- Directions: How many lines in the entries below contain the string "raportów"? Matching is case-sensitive; reply with the number alone.

A run of entries

* START *

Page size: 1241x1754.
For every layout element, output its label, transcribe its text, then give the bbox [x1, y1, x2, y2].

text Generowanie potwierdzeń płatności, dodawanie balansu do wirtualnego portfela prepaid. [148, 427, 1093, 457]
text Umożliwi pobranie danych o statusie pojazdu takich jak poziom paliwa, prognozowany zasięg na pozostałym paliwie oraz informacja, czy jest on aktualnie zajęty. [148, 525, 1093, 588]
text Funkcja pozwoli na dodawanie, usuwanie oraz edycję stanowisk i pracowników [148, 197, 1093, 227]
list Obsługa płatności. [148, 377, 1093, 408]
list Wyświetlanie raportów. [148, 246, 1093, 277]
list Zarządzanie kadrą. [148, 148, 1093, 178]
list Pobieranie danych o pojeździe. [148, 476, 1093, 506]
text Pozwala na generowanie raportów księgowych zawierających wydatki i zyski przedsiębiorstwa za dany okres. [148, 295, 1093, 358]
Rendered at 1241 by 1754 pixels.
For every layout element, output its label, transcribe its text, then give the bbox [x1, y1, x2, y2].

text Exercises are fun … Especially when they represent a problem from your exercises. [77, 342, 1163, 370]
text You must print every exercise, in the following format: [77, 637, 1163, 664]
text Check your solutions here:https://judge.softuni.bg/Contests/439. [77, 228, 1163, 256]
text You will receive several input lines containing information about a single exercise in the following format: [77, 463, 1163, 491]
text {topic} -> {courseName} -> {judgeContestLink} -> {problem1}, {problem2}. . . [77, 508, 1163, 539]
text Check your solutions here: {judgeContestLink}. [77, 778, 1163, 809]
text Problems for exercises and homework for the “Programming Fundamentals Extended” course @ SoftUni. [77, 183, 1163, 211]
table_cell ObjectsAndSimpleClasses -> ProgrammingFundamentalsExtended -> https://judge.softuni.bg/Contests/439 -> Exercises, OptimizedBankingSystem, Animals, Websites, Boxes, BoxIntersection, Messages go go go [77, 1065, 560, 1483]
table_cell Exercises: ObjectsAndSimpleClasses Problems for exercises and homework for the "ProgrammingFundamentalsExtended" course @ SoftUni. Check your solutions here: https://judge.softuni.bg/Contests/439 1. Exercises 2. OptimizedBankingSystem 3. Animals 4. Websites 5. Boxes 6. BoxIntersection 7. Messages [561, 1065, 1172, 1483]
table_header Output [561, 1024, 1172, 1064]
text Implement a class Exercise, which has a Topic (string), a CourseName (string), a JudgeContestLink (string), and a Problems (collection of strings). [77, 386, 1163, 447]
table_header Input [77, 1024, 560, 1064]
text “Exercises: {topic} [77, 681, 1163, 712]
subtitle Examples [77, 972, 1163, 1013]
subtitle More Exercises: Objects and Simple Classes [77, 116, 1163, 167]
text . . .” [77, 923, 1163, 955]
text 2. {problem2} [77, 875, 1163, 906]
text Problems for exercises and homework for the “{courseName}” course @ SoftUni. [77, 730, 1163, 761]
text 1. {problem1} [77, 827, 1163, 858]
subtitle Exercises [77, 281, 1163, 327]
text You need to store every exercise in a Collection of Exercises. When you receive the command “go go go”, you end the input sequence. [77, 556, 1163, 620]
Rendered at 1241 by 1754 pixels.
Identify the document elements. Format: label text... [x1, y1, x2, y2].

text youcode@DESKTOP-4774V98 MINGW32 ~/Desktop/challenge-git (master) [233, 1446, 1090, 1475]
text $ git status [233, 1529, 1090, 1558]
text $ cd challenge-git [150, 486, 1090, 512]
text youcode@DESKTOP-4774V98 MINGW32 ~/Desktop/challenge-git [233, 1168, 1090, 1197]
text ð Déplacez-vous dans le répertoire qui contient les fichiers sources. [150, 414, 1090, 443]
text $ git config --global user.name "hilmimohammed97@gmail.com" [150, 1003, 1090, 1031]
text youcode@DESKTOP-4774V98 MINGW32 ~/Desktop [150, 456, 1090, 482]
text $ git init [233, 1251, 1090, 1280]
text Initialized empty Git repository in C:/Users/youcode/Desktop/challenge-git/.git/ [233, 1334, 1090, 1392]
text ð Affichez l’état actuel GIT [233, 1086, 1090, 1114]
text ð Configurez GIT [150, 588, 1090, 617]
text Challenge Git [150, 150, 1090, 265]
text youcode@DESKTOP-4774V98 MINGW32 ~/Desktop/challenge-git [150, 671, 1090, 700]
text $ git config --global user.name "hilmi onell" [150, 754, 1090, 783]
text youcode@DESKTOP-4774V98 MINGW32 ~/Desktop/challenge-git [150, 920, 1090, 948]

* END *

- Task response: 2